Insular and reclusive, Mr Mnangagwa is given to bursts of eccentricity and colourful prose when addressing rallies, and lacks the charisma of his boss, but associates say he is a shrewd and calculating operator who gets the job done.

Government sources said Mr Mnangagwa had nudged Mr Mugabe to re-engage the West and supported Finance Minister Patrick Chinamasa's efforts to clear Zimbabwe's arrears with foreign creditors, despite dissent from some cabinet colleagues.

In an interview with London-based New African magazine in August, Mr Mnangagwa exhibited the traits of hardliner but also sought to portray himself as pro-business.

"A leader must not take the people where they want to go, but where they ought to go, whether the people or the leader want it or not, or whether it is hard or not," Mr Mnangagwa said.

He said Zimbabwe should attract foreign investors and allow easy movement of capital, but added: "There is a danger of losing ourselves if we become too liberal."

Mr Mnangagwa denies being the automatic successor, not surprising given Mr Mugabe's ruthlessness towards anyone who shows a whiff of ambition.

For Mr Mugabe, Mr Mnangagwa is a safe pair of hands. He has known him for 52 years through colonial jail, the 1970s liberation war and successive cabinets since 1980, except between 2000 and 2005 when he served as parliament speaker.

At a function at his farm in central Zimbabwe last year, Mr Mnangagwa likened himself to a man who, at the royal court, picks food from the king's teeth after a meal - implying a cosy relationship with Mr Mugabe.

He also said his Crocodile nickname relates to his good timing when he was leader of a group of freedom fighters known as the Crocodile Gang which carried out acts of sabotage against the white minority government in the early 1960s.

"You know the traits of a crocodile, don't you? It strikes at the appropriate time," he told New African magazine.

But the road to State House will not be totally smooth. Over the last year, Mr Mugabe's wife Grace has burst into politics and emerged as a ZANU-PF power broker in her own right.

A group of younger ZANU-PF politicians, known as G-40, is floating the idea of a Mugabe life presidency while urging Grace to enter the succession race to thwart Mr Mnangagwa.

"Grace operates in the shadow of the president.
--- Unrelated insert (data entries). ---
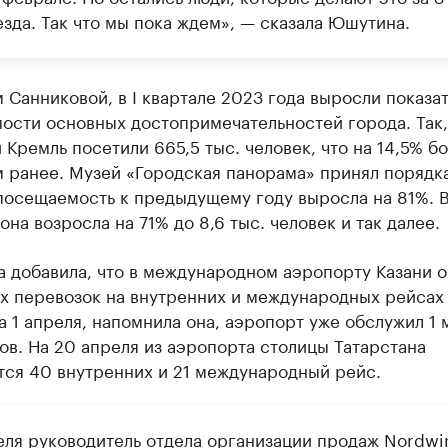
зда. Так что мы пока ждем», — сказала Юшутина.
 Санниковой, в I квартале 2023 года выросли показа
ости основных достопримечательностей города. Так,
 Кремль посетили 665,5 тыс. человек, что на 14,5% б
 ранее. Музей «Городская панорама» принял порядка
 посещаемость к предыдущему году выросла на 81%. 
 она возросла на 71% до 8,6 тыс. человек и так далее.
а добавила, что в международном аэропорту Казани 
х перевозок на внутренних и международных рейсах
а 1 апреля, напомнила она, аэропорт уже обслужил 1 
в. На 20 апреля из аэропорта столицы Татарстана
тся 40 внутренних и 21 международный рейс.
еля руководитель отдела организации продаж Nordwi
She should be regarded as a king- or queen-maker and it would be imprudent if Mr Mnangagwa was to cross her path at this stage," said Mr Masunungure.

Another big concern for the Mnangagwa camp is Mr Mugabe's seeming ability to defy the ageing process, including his professed wish to contest the next election in 2018, by which time he will be 94.

If he completed that term, Mr Mugabe would be 99 and Mr Mnangagwa 81 - hardly the ideal age at which to take up the reins.

Nor would he be assured of victory, given the long-standing questions about his role in a crackdown by an elite North Korean-trained brigade in the early and mid-1980s against rebels loyal to Joshua Nkomo, Mugabe's main political rival.

Mnangagwa was security minister during the so-called Gukurahundi offensive when 20,000 civilians, most of them from the minority Ndebele tribe in western Zimbabwe, were killed, according to rights groups.